Reserve Bank of Australia set to conduct “holistic review” of retail payments regulation
The Reserve Bank of Australia (RBA) is to commence a review of the country’s retail payments regulation with a focus on “encouraging the payments industry to address efficiency, competition and safety issues itself”.
The review was announced by Ellis Connolly, head of payments policy at RBA, during his speech at the Merchant Risk Council Conference in Melbourne this week.
Connolly confirmed that the review would take place once the Australian government completes its evaluation of the current Payment Systems Regulation Act 1998 (PSRA), which also outlines the scope of the RBA’s regulatory powers.

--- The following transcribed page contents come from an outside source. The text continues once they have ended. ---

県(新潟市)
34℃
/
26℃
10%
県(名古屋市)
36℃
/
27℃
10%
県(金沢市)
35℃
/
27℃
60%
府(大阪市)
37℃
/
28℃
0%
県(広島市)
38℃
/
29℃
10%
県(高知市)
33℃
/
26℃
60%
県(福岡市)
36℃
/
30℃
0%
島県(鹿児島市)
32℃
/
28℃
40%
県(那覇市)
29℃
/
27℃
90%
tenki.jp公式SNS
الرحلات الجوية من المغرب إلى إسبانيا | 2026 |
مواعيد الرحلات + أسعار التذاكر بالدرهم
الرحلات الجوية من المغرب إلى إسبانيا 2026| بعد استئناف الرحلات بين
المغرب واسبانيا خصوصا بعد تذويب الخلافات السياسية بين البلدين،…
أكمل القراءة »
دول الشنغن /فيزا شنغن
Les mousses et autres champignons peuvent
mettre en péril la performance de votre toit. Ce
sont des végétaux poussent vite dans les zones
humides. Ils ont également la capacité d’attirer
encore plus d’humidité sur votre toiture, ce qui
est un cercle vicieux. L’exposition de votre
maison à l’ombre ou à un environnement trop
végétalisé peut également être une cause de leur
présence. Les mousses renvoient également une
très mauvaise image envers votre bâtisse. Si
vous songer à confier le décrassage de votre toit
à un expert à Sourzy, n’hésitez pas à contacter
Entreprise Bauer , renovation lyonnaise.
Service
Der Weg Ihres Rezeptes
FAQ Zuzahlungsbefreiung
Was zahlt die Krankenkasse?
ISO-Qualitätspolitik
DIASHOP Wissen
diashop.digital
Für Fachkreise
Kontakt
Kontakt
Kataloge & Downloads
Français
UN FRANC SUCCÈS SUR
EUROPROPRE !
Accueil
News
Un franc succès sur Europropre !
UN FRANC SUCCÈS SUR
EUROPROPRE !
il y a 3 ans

This initial hurdle will seek to update the definitions of a payment system and participant “so that newer players can also be regulated if necessary”, as well as assess “some systems and participants that are increasingly prominent in online retail payments”, such as payment gateways, payment facilitators, digital wallet providers and buy now, pay later (BNPL) services.
Payments under the microscope
The completion of this remit will be followed by “a holistic review of retail payments regulation” conducted by the RBA, Connolly confirms, with a specific focus on the transparency and cost of payment services for consumers and merchants, surcharging frameworks, mobile wallets and cross-border payments.
He explains that the central bank will, in part, attempt to meet this focus by reforming various policy issues relating the card payments.
These include: the cost of card payments for end users (including scheme fees and international card transaction costs); how the least-cost routing of online debit card transactions can be achieved to the benefit of lower merchant costs; the promotion of competitive payment services among e-commerce platforms; and the introduction of tokenisation standards for online card payments.
For BNPL, Connolly also revealed the RBA’s plans to readdress certain no-surcharge rules for service operators, which would in effect enable retailers to pass operational costs on to BNPL consumers.
“In 2021, the RBA concluded that merchants should be allowed to surcharge BNPL services,” he said. “The RBA’s view at the time was that any benefits of no-surcharge rules in terms of supporting new entry into the payments market was outweighed by the costs in terms of efficiency and competition in the payments system.
“However, it was not clear that the RBA had the power to require the removal of these no-surcharge rules. After the reforms to the PSRA, the RBA plans to revisit this issue as part of a broader review of whether the RBA’s surcharging framework remains fit for purpose.”